American Reporter Expelled From China
PEKING (AP) _ An American journalist working for a French news agency was expelled from China on Friday, four days after he was ordered out of the country for his reporting on recent student protests.
The news agency, Agence France-Presse, said it was told by the Foreign Ministry that the expulsion of Lawrence MacDonald, 32, was ″already effective.″
Earlier Friday, authorities had ordered MacDonald to appear at a police station and told him to bring his passport.
AFP Peking bureau chief Bernard Degioanni said he and MacDonald’s wife, Hannah Moore, accompanied the reporter, but were not allowed into the station.
Degioanni said minutes later they saw MacDonald being driven off, ″leaving very fast″ in a police car apparently heading toward the airport.
The AFP office in Peking said it was told by the Foreign Ministry that MacDonald was being deported because AFP had ″refused to recall″ the journalist.
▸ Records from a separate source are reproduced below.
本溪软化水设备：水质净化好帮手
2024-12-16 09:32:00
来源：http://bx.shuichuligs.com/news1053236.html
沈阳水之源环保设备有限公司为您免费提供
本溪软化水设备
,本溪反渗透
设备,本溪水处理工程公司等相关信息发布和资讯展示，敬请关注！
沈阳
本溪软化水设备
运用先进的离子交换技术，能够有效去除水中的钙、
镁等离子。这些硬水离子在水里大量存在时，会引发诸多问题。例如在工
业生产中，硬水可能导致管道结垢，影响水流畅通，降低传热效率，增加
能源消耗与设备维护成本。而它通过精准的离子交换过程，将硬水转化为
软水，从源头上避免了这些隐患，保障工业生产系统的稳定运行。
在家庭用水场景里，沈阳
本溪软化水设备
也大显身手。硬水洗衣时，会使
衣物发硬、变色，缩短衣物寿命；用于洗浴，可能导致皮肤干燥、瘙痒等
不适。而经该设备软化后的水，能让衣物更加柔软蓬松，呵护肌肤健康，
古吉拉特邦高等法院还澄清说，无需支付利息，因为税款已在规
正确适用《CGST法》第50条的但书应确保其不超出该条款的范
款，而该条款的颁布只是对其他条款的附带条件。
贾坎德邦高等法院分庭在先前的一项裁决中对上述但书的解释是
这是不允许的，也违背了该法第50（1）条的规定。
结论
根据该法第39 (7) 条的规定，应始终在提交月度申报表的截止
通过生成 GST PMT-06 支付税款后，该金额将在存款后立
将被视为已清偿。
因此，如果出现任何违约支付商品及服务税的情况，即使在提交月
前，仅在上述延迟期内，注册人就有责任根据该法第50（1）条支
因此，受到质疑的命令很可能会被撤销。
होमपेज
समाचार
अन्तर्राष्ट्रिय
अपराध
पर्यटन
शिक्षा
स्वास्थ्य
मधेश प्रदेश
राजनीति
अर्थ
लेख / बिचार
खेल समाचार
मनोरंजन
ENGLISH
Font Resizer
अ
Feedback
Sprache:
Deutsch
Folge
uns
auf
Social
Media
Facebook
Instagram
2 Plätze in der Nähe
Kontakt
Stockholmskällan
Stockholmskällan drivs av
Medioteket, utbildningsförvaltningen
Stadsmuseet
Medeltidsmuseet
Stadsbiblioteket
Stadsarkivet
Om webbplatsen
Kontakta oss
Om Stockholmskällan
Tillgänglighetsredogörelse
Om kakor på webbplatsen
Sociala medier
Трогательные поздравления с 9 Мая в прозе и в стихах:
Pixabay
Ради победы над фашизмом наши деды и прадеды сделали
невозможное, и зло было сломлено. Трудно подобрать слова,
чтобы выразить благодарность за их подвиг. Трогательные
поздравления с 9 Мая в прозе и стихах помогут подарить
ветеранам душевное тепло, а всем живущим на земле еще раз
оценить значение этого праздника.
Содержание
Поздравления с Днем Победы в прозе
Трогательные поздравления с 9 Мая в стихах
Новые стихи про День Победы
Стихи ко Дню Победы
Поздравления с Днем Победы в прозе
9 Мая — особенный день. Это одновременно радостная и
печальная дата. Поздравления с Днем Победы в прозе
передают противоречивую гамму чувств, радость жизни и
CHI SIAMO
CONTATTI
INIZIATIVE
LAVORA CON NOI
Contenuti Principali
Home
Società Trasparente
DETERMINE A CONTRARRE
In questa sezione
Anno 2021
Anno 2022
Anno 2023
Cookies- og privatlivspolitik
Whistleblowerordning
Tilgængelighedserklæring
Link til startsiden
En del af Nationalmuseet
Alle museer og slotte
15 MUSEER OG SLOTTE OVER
Police refused comment and no one answered the phone at the Foreign Ministry. Offices in China were closed Friday for the lunar new year holiday.
The Foreign Ministry has said the State Security Bureau, China’s intelligence agency, was handling the deportation.
AFP was told Monday by the Foreign Ministry to transfer MacDonald from China because of activities incompatible with his status as a journalist during recent student protests.
MacDonald, of San Luis Obispo, Calif., has denied any wrondoing.
The official Xinhua News Agency said a Tianjin University student had been arrested by the State Security Bureau for ″secret collusion″ with MacDonald. It said the student had provided intelligence to the reporter, but gave no details.
MacDonald, who was vacationing in Hong Kong when he was ordered to leave China, returned to Peking on Tuesday with AFP’s Hong Kong-based regional director for Asia and the Pacific, Georges Biannic.
Biannic met with Foreign Ministry officials Wednesday and asked the Chinese to reconsider the decision, but the ministry rejected the appeal and said MacDonald had ″several days″ to leave the country.
AFP protested the expulsion order, saying it was a ″flagrant violation of the most elementary rules of the right to information.″
However, MacDonald reportedly had planned to leave the country on Tuesday.
The actions against MacDonald were a sign of official displeasure with how the Western press covered pro-democracy student demonstrations and the subsequent crackdown on intellectuals accused of espousing Western liberal thought.
MacDonald, one of four AFP correspondents in Peking, is fluent in Chinese and reported extensively about the student unrest. He is the second Western journalist in less than a year to be expelled after being accused of involvement in ″intelligence″ activities.
New York Times correspondent John Burns was deported last July after being held for six days on suspicion of gathering intelligence during a motorcycle trip through a restricted area of central China.